La magistrate de la Ville de Genève Marie Barbey-Chappuis, qui dirige le Département de la sécurité, a annoncé jeudi à Léman Bleu son opposition à la manifestation anti-G7 prévue le 14 juin prochain à Genève. Elle déplore le manque de coordination et de pilotage de la part du canton.
«On a le droit de dire non au vu des risques», a déclaré jeudi soir la magistrate sur le plateau de Léman Bleu. «Aujourd'hui, on sait que ces manifestations sont souvent infiltrées par des éléments radicaux, par des black blocs, qui n'ont que faire des mesures qui sont édictées par les autorités», a ajouté la magistrate.
Souvenir de 2003
Une coalition No-G7 prévoit d'organiser une grande manifestation le 14 juin contre le fascisme et l'impérialisme en marge du sommet du G7 qui se tiendra à Evian (F) du 15 au 17 juin.
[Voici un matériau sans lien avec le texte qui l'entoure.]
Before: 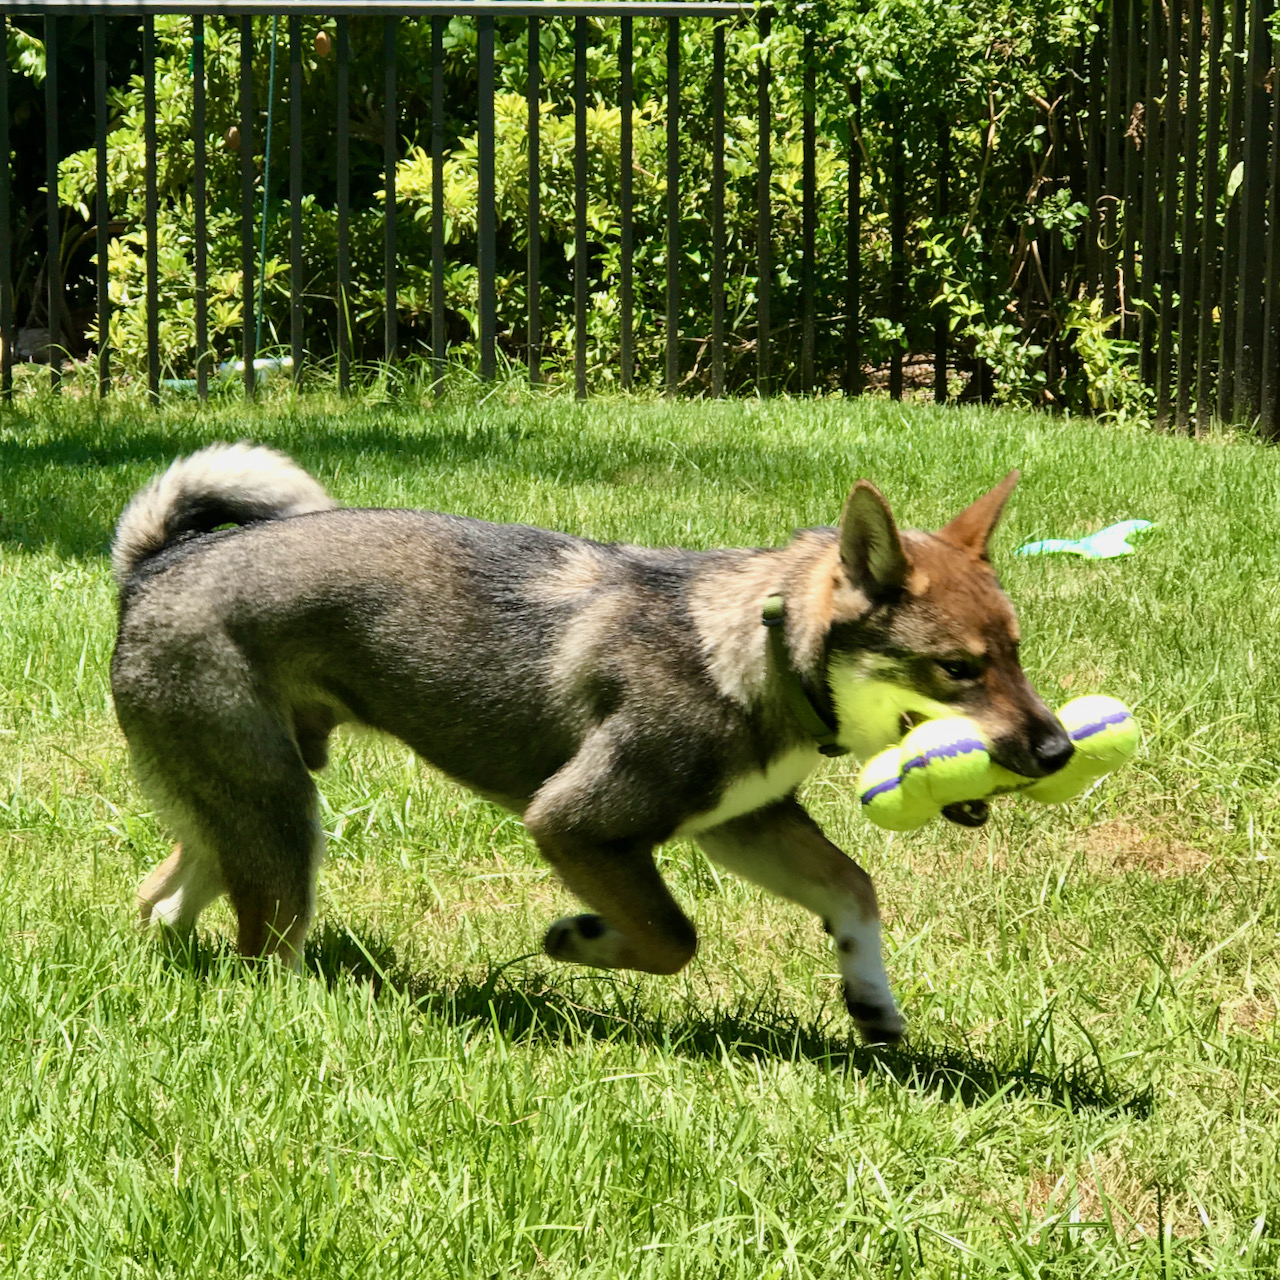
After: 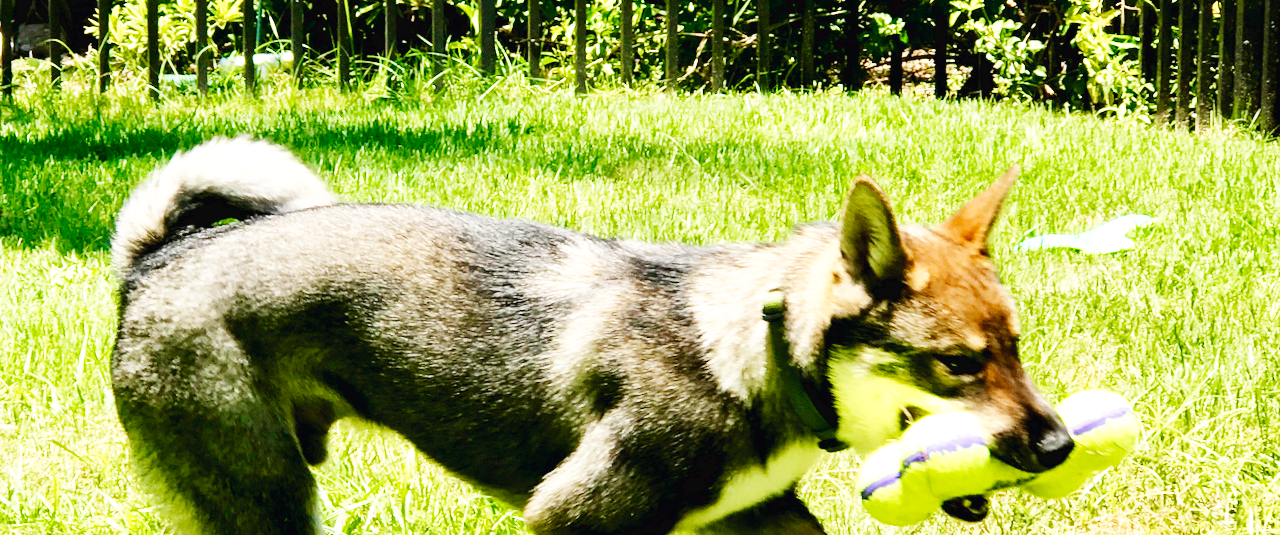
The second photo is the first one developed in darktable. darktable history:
base curve: curves: ch0 [(0, 0.003) (0.001, 0.002) (0.006, 0.004) (0.02, 0.022) (0.048, 0.086) (0.094, 0.234) (0.162, 0.431) (0.258, 0.629) (0.385, 0.8) (0.548, 0.918) (0.751, 0.988) (1, 1)], preserve colors none
tone equalizer: on, module defaults
crop and rotate: top 23.84%, bottom 34.294%
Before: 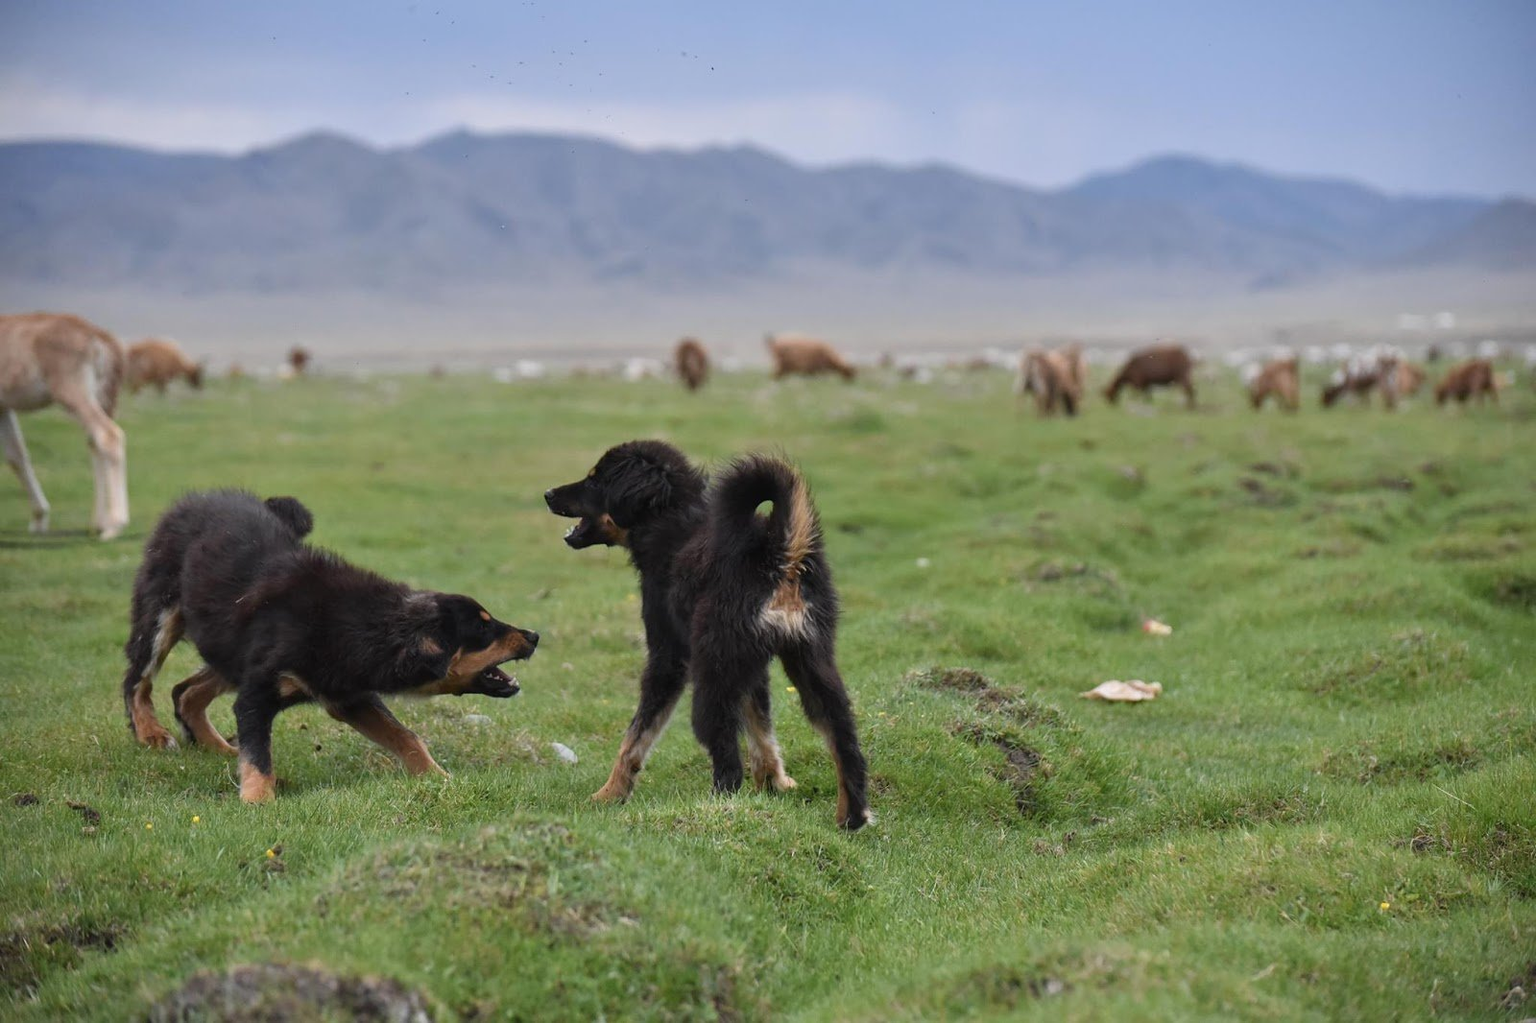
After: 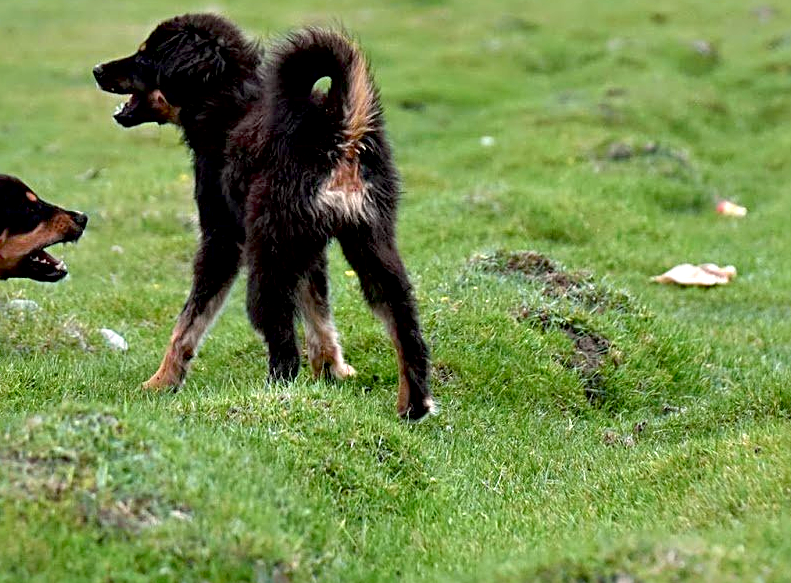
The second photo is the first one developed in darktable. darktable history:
shadows and highlights: shadows 25, highlights -25
exposure: black level correction 0.012, exposure 0.7 EV, compensate exposure bias true, compensate highlight preservation false
local contrast: highlights 100%, shadows 100%, detail 120%, midtone range 0.2
tone curve: curves: ch0 [(0, 0) (0.059, 0.027) (0.162, 0.125) (0.304, 0.279) (0.547, 0.532) (0.828, 0.815) (1, 0.983)]; ch1 [(0, 0) (0.23, 0.166) (0.34, 0.308) (0.371, 0.337) (0.429, 0.411) (0.477, 0.462) (0.499, 0.498) (0.529, 0.537) (0.559, 0.582) (0.743, 0.798) (1, 1)]; ch2 [(0, 0) (0.431, 0.414) (0.498, 0.503) (0.524, 0.528) (0.568, 0.546) (0.6, 0.597) (0.634, 0.645) (0.728, 0.742) (1, 1)], color space Lab, independent channels, preserve colors none
crop: left 29.672%, top 41.786%, right 20.851%, bottom 3.487%
sharpen: radius 3.119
Il est aussi envisagé d'installer un village anti-G7 dans le Parc des Bastions. Une perspective «hautement problématique», selon la conseillère administrative.
Elle y est opposée à titre personnel, «sachant ce qui s'est passé en 2003». Le centre ville avait alors été saccagé par des casseurs lors d'une manifestation anti-G8. «Aujourd'hui toute forme de naïveté ou d'impréparation serait, compte tenu des événements de 2003, une faute grave», souligne l'élue du Centre. Marie Barbey-Chappuis veut que la Ville de Genève soit associée au dispositif de coordination qui est piloté par le canton. Les demandes formelles de la Municipalité n'ont à ce jour pas obtenu de réponse, déplore-t-elle.
Le Conseil municipal de la Ville de Genève a accepté mercredi une motion du MCG demandant de mettre en place une coordination qui associe les commerçants et les assureurs, en fixant notamment une cartographie des lieux particulièrement exposés. Pour les conseillers municipaux, il faut absolument anticiper pour ne pas revivre le traumatisme de 2023.